----- KUTIPAN UNTUK DIBACA

Saat
tenggelam matahari diufuk barat dan disambut dengan gema takbir berkumandang,
menandakan berakhirnya bulan Ramadhan diseluruh
penjuru dunia. Isyarat masuk hari raya Idul Fitri 1 Syawal 1433 H bagi ummat Islam.
Disambut dengan gempitanya suara riuh petasan dan tabuhan bedug yang turut
menghiasinya. Syawal yang dinanti kini telah tiba untuk dirayakan sebagai
kemenangan. Begitu pula tradisi yang kental pun juga melekat dari perayaan ini
berupa mudik dan sungkeman. Bahkan tidak sedikit dari yang merayakannya dengan
bergembira dan bahagia untuk membingkainya dalam partisipasi nan fitri dengan
sebutan lebaran.
Mudik dan Kearifan
Bagi
sebagian warga pasti sering melaksanakan tradisi mudik untuk mennyambut Idul
Fitri. Mudik merupakan kekuatan tersendiri karena mampu menggerakkan hampir 80
persen masyarakat urban. Semua berbondong-bondong melakukan tradisi mudik
menuju kampung halamannya. Mudik merupakan potret budaya khas lokal, bisa
dikatakan tradisi yang ajek terjadi. Ini tidak terjadi pada semua negara muslim,
keajekan mudik menjadi ciri khas bagi warga Indonesia khususnya di Jawa.

----------
----- DATA UNTUK ANALISIS

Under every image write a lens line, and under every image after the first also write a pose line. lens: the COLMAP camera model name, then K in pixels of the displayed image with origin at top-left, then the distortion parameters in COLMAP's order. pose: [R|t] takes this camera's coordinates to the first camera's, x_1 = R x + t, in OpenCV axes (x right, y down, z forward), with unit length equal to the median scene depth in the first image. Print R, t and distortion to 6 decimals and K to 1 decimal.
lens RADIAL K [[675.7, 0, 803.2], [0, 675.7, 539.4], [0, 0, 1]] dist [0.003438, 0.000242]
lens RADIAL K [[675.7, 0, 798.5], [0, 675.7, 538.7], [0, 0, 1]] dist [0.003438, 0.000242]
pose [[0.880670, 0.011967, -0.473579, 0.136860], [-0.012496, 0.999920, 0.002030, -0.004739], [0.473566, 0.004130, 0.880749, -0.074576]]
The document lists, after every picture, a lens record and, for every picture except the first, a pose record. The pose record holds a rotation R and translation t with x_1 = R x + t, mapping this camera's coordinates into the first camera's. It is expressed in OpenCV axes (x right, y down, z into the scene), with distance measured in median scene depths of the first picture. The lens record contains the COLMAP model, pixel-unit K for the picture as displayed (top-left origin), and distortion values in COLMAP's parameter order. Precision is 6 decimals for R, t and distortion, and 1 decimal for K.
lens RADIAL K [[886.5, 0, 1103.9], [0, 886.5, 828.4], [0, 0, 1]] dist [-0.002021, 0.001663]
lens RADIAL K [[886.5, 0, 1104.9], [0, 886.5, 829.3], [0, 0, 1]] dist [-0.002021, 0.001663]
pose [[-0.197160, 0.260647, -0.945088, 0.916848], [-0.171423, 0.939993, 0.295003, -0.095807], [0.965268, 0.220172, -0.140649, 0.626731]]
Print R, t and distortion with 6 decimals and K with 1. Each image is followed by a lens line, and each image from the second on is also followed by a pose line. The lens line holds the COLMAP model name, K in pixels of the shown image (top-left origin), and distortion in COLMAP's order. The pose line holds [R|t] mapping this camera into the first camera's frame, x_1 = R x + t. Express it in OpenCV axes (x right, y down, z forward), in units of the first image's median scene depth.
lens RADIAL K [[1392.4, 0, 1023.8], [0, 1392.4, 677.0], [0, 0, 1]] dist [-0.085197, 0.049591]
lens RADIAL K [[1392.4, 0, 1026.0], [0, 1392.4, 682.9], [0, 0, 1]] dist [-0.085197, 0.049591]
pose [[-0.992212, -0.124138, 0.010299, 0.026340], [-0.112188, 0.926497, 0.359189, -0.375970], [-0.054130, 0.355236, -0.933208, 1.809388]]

----------

BAGIAN LATIHAN:
A: Menurut kutipan tentang Idul Fitri dan mudik, berapa persen masyarakat urban yang mampu digerakkan oleh mudik?
B: Tentukan apakah setiap pernyataan berikut sesuai dengan kutipan tentang Idul Fitri dan mudik, lalu kutip kata-kata kutipan yang menjadi dasarnya: (i) mudik terjadi di semua negara muslim; (ii) tradisi yang melekat pada perayaan Idul Fitri berupa mudik dan sungkeman; (iii) tenggelamnya matahari di ufuk barat yang disambut gema takbir menandakan berakhirnya bulan Ramadhan.

JAWABAN SETIAP TUGAS:
A: Hampir 80 persen.

B:
(i) Tidak: "Ini tidak terjadi pada semua negara muslim".
(ii) Ya: "tradisi yang kental pun juga melekat dari perayaan ini berupa mudik dan sungkeman".
(iii) Ya: "tenggelam matahari diufuk barat dan disambut dengan gema takbir berkumandang, menandakan berakhirnya bulan Ramadhan".